*To do*
I would like you to print all the records below exactly as they are.

*Data supplied*
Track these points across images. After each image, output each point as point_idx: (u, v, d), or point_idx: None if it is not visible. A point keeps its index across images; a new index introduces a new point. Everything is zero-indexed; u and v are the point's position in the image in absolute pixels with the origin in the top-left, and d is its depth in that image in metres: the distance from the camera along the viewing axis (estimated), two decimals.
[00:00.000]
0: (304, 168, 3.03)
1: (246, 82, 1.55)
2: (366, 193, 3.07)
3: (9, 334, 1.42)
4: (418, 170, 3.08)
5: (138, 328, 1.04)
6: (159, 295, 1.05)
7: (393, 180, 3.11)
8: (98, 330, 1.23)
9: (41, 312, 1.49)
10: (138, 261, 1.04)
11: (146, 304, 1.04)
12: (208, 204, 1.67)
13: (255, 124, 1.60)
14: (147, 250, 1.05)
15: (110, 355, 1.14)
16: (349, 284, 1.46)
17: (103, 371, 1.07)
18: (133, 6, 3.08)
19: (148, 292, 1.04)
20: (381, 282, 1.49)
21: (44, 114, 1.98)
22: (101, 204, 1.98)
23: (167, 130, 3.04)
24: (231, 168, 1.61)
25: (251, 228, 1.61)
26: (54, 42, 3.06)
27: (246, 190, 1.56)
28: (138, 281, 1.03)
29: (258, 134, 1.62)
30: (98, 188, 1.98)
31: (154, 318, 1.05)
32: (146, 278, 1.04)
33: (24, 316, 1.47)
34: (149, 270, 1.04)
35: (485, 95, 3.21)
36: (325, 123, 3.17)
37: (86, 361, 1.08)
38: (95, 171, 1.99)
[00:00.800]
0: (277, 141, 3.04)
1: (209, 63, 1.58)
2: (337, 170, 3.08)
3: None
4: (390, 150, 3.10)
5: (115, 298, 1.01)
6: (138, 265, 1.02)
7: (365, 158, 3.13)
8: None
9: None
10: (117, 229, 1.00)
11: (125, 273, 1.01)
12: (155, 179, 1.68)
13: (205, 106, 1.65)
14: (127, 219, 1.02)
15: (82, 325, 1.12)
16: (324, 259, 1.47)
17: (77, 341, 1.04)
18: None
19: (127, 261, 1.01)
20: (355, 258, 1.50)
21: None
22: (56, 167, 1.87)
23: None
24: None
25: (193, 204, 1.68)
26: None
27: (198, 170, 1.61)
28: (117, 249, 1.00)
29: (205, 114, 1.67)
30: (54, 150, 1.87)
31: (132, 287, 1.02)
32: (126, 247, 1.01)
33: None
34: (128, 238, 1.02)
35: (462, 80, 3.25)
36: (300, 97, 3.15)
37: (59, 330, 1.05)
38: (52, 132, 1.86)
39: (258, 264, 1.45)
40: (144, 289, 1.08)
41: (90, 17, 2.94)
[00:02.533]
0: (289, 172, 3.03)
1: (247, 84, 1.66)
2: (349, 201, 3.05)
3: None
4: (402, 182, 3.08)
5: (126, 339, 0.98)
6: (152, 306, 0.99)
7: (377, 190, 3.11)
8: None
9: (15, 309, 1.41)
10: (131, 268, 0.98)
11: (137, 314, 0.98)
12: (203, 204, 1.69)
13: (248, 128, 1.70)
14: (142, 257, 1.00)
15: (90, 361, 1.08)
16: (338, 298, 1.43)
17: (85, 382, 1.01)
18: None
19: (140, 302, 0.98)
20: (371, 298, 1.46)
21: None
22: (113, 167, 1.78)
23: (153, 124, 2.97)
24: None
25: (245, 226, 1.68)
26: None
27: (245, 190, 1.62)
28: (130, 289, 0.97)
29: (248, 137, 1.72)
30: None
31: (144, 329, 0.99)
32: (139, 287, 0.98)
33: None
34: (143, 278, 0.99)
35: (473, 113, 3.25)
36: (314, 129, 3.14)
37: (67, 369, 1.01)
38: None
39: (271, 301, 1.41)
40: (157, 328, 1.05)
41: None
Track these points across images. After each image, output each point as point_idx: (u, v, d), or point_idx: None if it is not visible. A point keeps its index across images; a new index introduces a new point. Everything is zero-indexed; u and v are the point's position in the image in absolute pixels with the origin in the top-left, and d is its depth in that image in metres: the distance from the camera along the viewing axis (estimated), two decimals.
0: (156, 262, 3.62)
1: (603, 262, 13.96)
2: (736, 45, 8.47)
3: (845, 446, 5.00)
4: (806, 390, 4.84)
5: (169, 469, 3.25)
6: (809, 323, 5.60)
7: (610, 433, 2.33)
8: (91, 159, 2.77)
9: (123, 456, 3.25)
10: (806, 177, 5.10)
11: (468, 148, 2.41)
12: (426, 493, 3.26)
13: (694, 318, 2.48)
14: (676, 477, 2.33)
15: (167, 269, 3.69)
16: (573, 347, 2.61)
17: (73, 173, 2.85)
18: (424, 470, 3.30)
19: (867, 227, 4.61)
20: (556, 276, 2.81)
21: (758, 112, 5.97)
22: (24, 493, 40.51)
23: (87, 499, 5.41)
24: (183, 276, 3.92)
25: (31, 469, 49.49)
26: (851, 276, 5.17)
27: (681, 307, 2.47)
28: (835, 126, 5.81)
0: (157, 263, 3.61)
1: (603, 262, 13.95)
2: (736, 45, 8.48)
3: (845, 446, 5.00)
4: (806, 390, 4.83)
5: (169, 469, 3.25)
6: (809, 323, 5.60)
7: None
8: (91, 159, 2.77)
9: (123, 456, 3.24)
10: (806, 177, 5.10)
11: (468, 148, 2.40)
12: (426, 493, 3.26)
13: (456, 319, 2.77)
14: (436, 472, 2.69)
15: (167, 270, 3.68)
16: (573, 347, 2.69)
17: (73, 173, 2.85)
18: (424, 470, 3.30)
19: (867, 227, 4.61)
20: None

*Answer*
Track these points across images. After each image, output each point as point_idx: (u, v, d), or point_idx: None if it is not visible. A point keeps its index across images; a new index introduces a new point. Everything is zero-indexed; u and v are the point's position in the image in absolute pixels with the origin in the top-left, and d is its depth in that image in metres: the distance from the camera along the viewing axis (estimated), two decimals.
[00:00.000]
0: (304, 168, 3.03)
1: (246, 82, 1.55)
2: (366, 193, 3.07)
3: (9, 334, 1.42)
4: (418, 170, 3.08)
5: (138, 328, 1.04)
6: (159, 295, 1.05)
7: (393, 180, 3.11)
8: (98, 330, 1.23)
9: (41, 312, 1.49)
10: (138, 261, 1.04)
11: (146, 304, 1.04)
12: (208, 204, 1.67)
13: (255, 124, 1.60)
14: (147, 250, 1.05)
15: (110, 355, 1.14)
16: (349, 284, 1.46)
17: (103, 371, 1.07)
18: (133, 6, 3.08)
19: (148, 292, 1.04)
20: (381, 282, 1.49)
21: (44, 114, 1.98)
22: (101, 204, 1.98)
23: (167, 130, 3.04)
24: (231, 168, 1.61)
25: (251, 228, 1.61)
26: (54, 42, 3.06)
27: (246, 190, 1.56)
28: (138, 281, 1.03)
29: (258, 134, 1.62)
30: (98, 188, 1.98)
31: (154, 318, 1.05)
32: (146, 278, 1.04)
33: (24, 316, 1.47)
34: (149, 270, 1.04)
35: (485, 95, 3.21)
36: (325, 123, 3.17)
37: (86, 361, 1.08)
38: (95, 171, 1.99)
[00:00.800]
0: (277, 141, 3.04)
1: (209, 63, 1.58)
2: (337, 170, 3.08)
3: None
4: (390, 150, 3.10)
5: (115, 298, 1.01)
6: (138, 265, 1.02)
7: (365, 158, 3.13)
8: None
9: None
10: (117, 229, 1.00)
11: (125, 273, 1.01)
12: (155, 179, 1.68)
13: (205, 106, 1.65)
14: (127, 219, 1.02)
15: (82, 325, 1.12)
16: (324, 259, 1.47)
17: (77, 341, 1.04)
18: None
19: (127, 261, 1.01)
20: (355, 258, 1.50)
21: None
22: (56, 167, 1.87)
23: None
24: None
25: (193, 204, 1.68)
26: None
27: (198, 170, 1.61)
28: (117, 249, 1.00)
29: (205, 114, 1.67)
30: (54, 150, 1.87)
31: (132, 287, 1.02)
32: (126, 247, 1.01)
33: None
34: (128, 238, 1.02)
35: (462, 80, 3.25)
36: (300, 97, 3.15)
37: (59, 330, 1.05)
38: (52, 132, 1.86)
39: (258, 264, 1.45)
40: (144, 289, 1.08)
41: (90, 17, 2.94)
[00:02.533]
0: (289, 172, 3.03)
1: (247, 84, 1.66)
2: (349, 201, 3.05)
3: None
4: (402, 182, 3.08)
5: (126, 339, 0.98)
6: (152, 306, 0.99)
7: (377, 190, 3.11)
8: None
9: (15, 309, 1.41)
10: (131, 268, 0.98)
11: (137, 314, 0.98)
12: (203, 204, 1.69)
13: (248, 128, 1.70)
14: (142, 257, 1.00)
15: (90, 361, 1.08)
16: (338, 298, 1.43)
17: (85, 382, 1.01)
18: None
19: (140, 302, 0.98)
20: (371, 298, 1.46)
21: None
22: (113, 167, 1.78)
23: (153, 124, 2.97)
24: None
25: (245, 226, 1.68)
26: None
27: (245, 190, 1.62)
28: (130, 289, 0.97)
29: (248, 137, 1.72)
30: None
31: (144, 329, 0.99)
32: (139, 287, 0.98)
33: None
34: (143, 278, 0.99)
35: (473, 113, 3.25)
36: (314, 129, 3.14)
37: (67, 369, 1.01)
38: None
39: (271, 301, 1.41)
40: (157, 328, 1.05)
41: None
Track these points across images. After each image, output each point as point_idx: (u, v, d), or point_idx: None if it is not visible. A point keeps its index across images; a new index introduces a new point. Everything is zero-indexed; u and v are the point's position in the image in absolute pixels with the origin in the top-left, and d is its depth in that image in metres: the distance from the camera along the viewing axis (estimated), two decimals.
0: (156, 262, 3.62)
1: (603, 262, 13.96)
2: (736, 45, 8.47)
3: (845, 446, 5.00)
4: (806, 390, 4.84)
5: (169, 469, 3.25)
6: (809, 323, 5.60)
7: (610, 433, 2.33)
8: (91, 159, 2.77)
9: (123, 456, 3.25)
10: (806, 177, 5.10)
11: (468, 148, 2.41)
12: (426, 493, 3.26)
13: (694, 318, 2.48)
14: (676, 477, 2.33)
15: (167, 269, 3.69)
16: (573, 347, 2.61)
17: (73, 173, 2.85)
18: (424, 470, 3.30)
19: (867, 227, 4.61)
20: (556, 276, 2.81)
21: (758, 112, 5.97)
22: (24, 493, 40.51)
23: (87, 499, 5.41)
24: (183, 276, 3.92)
25: (31, 469, 49.49)
26: (851, 276, 5.17)
27: (681, 307, 2.47)
28: (835, 126, 5.81)
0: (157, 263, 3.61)
1: (603, 262, 13.95)
2: (736, 45, 8.48)
3: (845, 446, 5.00)
4: (806, 390, 4.83)
5: (169, 469, 3.25)
6: (809, 323, 5.60)
7: None
8: (91, 159, 2.77)
9: (123, 456, 3.24)
10: (806, 177, 5.10)
11: (468, 148, 2.40)
12: (426, 493, 3.26)
13: (456, 319, 2.77)
14: (436, 472, 2.69)
15: (167, 270, 3.68)
16: (573, 347, 2.69)
17: (73, 173, 2.85)
18: (424, 470, 3.30)
19: (867, 227, 4.61)
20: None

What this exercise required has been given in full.